Barron’s recently suggested thee industrial stocks most likely to become buyout targets.
KeyBanc’s analysts believe moderate global economic growth will drive many chief executives to seek “inorganic” growth by spending big, Barron’s reported.
Eaton (ETN), Actuant (ATU), and Colfax (CFX) are three firms KeyBanc likes and identified as potential “sellers.” KeyBanc doesn’t predict the entire companies could be purchased, but that divisions could be sold, Barron’s reported.
“Eaton is an industrial conglomerate with many different divisions. Management already decided to spin off its lighting unit to shareholders earlier this year. KeyBanc thinks investors would approve if Eaton also shed its auto parts business,” Barron’s reported.
“Colfax makes welding equipment, among other items, and is often pruning its business portfolio. The company has purchased nine assets and sold two in the last five years. KeyBanc says management wants to reduce debt, which could drive more asset sales,” Barron’s said.
“Actuant is prone to strategic reviews and is trying to sell its engineered components business. KeyBanc thinks they will be successful and will redirect the cash into the remaining tools business,” the report said.
KeyBanc rates all three companies as “outperform,” and sees gains of 10%, 31% and 4% for Eaton, Colfax, and Actuant stock, respectively.

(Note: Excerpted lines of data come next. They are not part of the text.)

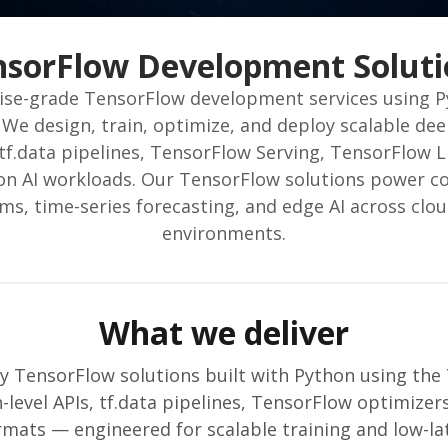
nsorFlow Development Soluti
rise-grade TensorFlow development services using 
We design, train, optimize, and deploy scalable dee
tf.data pipelines, TensorFlow Serving, TensorFlow 
on AI workloads. Our TensorFlow solutions power c
, time-series forecasting, and edge AI across clo
environments.
What we deliver
y TensorFlow solutions built with Python using the
-level APIs, tf.data pipelines, TensorFlow optimize
mats — engineered for scalable training and low-lat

To be sure, the first quarter of 2019 saw no shortage of companies announcing big deals, with nine topping $10 billion. Dealmakers say that closing those transactions, though, is proving tougher than any time in the past decade, Bloomberg explained.
Regulatory delays -- the perennial bugbear of M&A -- aren’t the only reason for once. Deals are also being threatened by activist investors and hostile interlopers. Newmont Mining Corp. had to promise its largest dividend in 32 years to win over detractors of a $10 billion merger with Goldcorp Inc., while Merck KGaA is tussling with Entegris Inc. to try and one-up that company’s $3.8 billion offer for Versum Materials Inc.
Wellington Management Co.’s decision to publicly oppose Bristol-Myers Squibb Co.’s $74 billion takeover of Celgene Corp. was “a wake-up call to the market that we might be heading into an era where long-only institutions are going to be more vocal about M&A transactions,” said Dusty Philip, co-head of global M&A at Goldman Sachs Group Inc.
“Getting announced deals to closing this year is more difficult than it’s been at any time since the financial crisis,” Philip said.